Automatic Light Controller with 7806 – Build Your Own!

Description

Voltage regulator ICs (78xx series) ensure a stable output voltage irrespective of fluctuations in the input supply, when a common terminal is connected to ground. Any voltage around zero volts connected to the common terminal is added to the output. Consequently, an increase in the common terminal voltage is reflected at the output. Conversely, if the common terminal is disconnected from ground, the full input voltage is available at the output. This characteristic is utilized in the present circuit.

When the common terminal is connected to ground, the regulator’s output is equivalent to the rated voltage, and immediately upon disconnection from ground, the output increases up to the input voltage. The common terminal is controlled by a transistor, which functions as a switch at that terminal. For automated control of light, a light-dependent resistor (LDR1) is connected to the base of the transistor. In this manner, the voltage regulator is able to operate a light bulb automatically based on ambient light conditions.

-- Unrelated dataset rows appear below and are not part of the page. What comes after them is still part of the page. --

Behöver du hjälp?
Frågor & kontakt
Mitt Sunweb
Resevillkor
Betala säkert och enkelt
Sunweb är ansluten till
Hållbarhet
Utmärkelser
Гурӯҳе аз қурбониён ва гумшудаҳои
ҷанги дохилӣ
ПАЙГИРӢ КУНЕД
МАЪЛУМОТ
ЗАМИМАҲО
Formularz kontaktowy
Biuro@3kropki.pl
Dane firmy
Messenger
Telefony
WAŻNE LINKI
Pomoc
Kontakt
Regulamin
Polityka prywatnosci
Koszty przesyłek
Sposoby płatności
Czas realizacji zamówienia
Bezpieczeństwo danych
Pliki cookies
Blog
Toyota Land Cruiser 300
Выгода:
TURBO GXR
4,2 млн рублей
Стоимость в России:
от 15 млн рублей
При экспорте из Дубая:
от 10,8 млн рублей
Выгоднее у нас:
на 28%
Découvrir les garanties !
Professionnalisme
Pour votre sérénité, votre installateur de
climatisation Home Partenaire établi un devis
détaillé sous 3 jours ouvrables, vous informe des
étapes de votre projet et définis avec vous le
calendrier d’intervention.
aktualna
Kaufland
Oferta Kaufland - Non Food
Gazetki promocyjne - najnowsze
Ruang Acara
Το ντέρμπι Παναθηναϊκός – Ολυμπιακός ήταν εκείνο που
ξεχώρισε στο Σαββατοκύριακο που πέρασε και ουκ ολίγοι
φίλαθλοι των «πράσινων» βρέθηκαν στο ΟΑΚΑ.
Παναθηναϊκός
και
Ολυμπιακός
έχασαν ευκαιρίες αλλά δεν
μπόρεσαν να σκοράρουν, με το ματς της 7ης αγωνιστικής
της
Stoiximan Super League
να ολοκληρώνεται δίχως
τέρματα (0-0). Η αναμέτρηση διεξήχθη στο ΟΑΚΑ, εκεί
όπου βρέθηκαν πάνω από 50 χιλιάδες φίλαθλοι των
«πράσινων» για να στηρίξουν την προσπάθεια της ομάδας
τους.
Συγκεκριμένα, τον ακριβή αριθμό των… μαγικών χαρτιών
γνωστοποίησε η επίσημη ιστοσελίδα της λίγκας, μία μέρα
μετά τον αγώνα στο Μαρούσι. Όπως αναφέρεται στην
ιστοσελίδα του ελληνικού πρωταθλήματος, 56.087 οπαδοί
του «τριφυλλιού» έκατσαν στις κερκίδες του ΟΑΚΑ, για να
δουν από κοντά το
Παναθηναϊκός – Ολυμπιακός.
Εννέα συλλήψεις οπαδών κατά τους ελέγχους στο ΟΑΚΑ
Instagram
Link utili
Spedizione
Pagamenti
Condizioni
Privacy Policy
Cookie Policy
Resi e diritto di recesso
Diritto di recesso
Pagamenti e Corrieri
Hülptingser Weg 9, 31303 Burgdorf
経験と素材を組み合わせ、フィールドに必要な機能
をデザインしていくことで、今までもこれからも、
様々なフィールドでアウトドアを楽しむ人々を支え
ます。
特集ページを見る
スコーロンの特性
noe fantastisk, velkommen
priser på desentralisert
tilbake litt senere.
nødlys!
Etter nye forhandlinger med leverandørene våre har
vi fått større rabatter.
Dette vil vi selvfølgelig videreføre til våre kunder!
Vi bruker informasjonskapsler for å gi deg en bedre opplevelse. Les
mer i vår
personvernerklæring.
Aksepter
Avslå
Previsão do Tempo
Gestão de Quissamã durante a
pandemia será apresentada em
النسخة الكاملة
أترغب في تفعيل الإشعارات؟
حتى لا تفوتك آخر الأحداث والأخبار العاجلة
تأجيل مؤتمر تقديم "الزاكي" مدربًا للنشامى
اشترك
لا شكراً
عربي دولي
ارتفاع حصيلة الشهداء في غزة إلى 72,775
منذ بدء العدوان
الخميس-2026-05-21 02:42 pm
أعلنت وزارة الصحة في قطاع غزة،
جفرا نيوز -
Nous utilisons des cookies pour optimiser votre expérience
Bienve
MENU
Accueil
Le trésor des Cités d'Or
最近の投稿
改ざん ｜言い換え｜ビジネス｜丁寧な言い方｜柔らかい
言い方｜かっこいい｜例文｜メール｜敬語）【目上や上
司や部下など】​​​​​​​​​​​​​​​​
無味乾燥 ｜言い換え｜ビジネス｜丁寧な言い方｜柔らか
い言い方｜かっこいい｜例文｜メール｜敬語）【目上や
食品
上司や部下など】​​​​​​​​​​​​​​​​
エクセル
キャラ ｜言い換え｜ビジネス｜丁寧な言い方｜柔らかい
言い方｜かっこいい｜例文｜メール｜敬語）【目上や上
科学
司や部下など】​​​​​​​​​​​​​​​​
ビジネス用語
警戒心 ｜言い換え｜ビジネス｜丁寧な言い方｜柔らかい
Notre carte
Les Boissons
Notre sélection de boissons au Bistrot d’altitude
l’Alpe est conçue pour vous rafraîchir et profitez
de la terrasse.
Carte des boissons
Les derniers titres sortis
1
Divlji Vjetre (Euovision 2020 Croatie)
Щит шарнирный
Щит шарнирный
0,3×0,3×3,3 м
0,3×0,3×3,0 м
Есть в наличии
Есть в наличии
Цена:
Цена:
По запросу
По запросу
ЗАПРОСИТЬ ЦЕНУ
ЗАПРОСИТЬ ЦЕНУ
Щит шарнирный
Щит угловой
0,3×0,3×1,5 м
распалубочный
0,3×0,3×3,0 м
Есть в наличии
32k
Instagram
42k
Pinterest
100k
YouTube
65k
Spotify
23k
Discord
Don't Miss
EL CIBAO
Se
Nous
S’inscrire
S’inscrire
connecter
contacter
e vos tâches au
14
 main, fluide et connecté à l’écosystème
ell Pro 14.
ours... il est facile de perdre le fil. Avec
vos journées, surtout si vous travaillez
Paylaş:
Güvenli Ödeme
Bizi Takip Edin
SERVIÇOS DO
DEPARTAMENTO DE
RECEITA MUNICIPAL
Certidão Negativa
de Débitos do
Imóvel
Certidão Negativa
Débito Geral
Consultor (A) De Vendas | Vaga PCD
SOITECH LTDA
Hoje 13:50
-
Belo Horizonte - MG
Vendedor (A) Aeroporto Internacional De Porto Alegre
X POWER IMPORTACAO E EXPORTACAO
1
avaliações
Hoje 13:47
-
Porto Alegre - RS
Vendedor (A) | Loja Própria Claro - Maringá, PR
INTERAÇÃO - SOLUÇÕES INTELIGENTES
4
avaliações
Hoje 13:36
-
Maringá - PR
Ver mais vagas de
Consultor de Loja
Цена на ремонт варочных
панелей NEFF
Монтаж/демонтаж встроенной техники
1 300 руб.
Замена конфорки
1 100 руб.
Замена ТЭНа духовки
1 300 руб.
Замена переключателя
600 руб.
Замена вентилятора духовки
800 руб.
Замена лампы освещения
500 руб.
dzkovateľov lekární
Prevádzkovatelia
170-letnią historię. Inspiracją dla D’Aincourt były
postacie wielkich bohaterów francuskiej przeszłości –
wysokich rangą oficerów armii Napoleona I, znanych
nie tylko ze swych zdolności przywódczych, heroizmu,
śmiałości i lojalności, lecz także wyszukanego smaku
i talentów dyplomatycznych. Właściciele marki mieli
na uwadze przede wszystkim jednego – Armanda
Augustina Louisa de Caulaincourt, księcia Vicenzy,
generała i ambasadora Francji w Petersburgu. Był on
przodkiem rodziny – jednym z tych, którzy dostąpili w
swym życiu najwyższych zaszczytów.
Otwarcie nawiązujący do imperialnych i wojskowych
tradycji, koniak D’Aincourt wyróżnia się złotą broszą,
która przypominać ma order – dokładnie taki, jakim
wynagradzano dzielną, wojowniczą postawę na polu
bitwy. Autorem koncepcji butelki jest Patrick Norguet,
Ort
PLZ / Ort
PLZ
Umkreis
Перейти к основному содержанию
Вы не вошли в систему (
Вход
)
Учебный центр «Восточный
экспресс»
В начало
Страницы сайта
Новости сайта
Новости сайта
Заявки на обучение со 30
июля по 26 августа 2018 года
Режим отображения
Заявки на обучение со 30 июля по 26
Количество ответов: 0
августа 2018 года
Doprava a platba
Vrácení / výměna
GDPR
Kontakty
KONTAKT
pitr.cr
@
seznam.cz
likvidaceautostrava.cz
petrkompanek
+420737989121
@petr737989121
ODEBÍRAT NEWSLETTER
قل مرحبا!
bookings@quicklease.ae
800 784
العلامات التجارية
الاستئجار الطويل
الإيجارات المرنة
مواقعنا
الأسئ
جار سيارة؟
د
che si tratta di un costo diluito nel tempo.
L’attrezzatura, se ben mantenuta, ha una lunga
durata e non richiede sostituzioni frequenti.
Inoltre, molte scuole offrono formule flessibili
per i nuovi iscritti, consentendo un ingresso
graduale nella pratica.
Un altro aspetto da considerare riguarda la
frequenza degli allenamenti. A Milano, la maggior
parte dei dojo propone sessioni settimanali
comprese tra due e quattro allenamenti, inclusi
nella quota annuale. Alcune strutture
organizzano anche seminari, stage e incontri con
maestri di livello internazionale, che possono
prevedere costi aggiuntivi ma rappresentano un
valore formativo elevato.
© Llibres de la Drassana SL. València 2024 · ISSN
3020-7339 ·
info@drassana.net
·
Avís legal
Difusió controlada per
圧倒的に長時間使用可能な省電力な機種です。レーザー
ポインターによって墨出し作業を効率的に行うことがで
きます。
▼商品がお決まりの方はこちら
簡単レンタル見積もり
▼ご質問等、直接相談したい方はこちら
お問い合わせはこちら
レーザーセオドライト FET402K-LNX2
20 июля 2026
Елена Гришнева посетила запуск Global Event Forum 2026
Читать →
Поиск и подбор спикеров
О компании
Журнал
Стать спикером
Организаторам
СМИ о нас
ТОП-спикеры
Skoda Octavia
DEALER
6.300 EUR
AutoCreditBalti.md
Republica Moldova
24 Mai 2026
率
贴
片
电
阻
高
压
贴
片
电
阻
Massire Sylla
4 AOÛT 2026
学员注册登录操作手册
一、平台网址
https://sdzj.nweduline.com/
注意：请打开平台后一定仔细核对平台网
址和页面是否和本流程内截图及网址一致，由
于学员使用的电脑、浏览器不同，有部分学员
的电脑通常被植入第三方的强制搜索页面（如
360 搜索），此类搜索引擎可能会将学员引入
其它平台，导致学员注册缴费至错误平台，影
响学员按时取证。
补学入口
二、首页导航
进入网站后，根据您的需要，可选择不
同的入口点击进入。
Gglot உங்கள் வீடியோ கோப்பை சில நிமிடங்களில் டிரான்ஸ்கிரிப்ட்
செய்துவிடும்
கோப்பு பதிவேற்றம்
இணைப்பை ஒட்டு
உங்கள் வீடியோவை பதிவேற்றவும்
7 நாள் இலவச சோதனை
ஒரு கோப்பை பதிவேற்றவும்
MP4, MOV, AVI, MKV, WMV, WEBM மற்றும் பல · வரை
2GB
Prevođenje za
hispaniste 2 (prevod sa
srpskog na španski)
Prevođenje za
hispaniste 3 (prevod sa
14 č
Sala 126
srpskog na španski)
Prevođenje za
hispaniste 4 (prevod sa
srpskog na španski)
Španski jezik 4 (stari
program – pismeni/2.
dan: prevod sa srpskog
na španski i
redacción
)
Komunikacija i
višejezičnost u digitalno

To obtain the power supply for the circuit, 50Hz, 230V AC mains is stepped down by transformer X1 to produce a secondary output of 12V, 250 mA. The secondary output of the transformer is applied to a bridge rectifier comprising diodes D1 through D4, filtered by capacitor C1, and fed to the input terminal of the regulator (IC1). The common terminal (pin 2) of IC1 is connected to the ground line of the circuit through transistor BC557 (T1). The transistor is biased by R2, R3, and VR1, along with LDR1.

Circuit diagram:

The grounding of IC1 is controlled by transistor T1, while light is sensed by LDR1. Using potentiometer VR1, it is possible to adjust the light-sensing level of transistor T1. The output of IC1 is fed to the base of transistor T2 (via resistor R4 and zener diode ZD1) and relay RL1. LED1, connected across the positive and ground supply lines, functions as a power-‘on’ indicator. During daylight, the resistance of LDR1 is low and during nighttime it is high. During daylight, when light falls on LDR1, pnp transistor T1 conducts.

The common terminal of IC1 connects to ground, and IC1 outputs 6V. Consequently, transistor T2 does not conduct, and the relay remains de-energized. The light bulb remains ‘off’ because the mains connection is not completed through the relay contacts. During nighttime, when no light falls on LDR1, it offers a high resistance at the base junction of transistor T1. Therefore, the bias is significantly reduced, and T1 doesn’t conduct. Effectively, this removes the common terminal of IC1 from ground and it directs the full input DC to the output. Transistor T2 conducts, and the relay energises to light up the bulb as the mains connection completes through the relay contacts.

As LDR1 is in parallel to VR1+R3 combination, it effectively applies only half of the total resistance of the network formed by R3, VR1, and LDR1 to the junction at T1 in total darkness. In bright light, it significantly reduces the total effective resistance at the junction. The circuit is simple and can be assembled on a small general-purpose PCB. Use a heat-sink for IC1. Ensure that LDR1 and the light bulb are well separated. This circuit can be used for streetlights, tubelights, or any other home electrical lighting system that needs to be automated.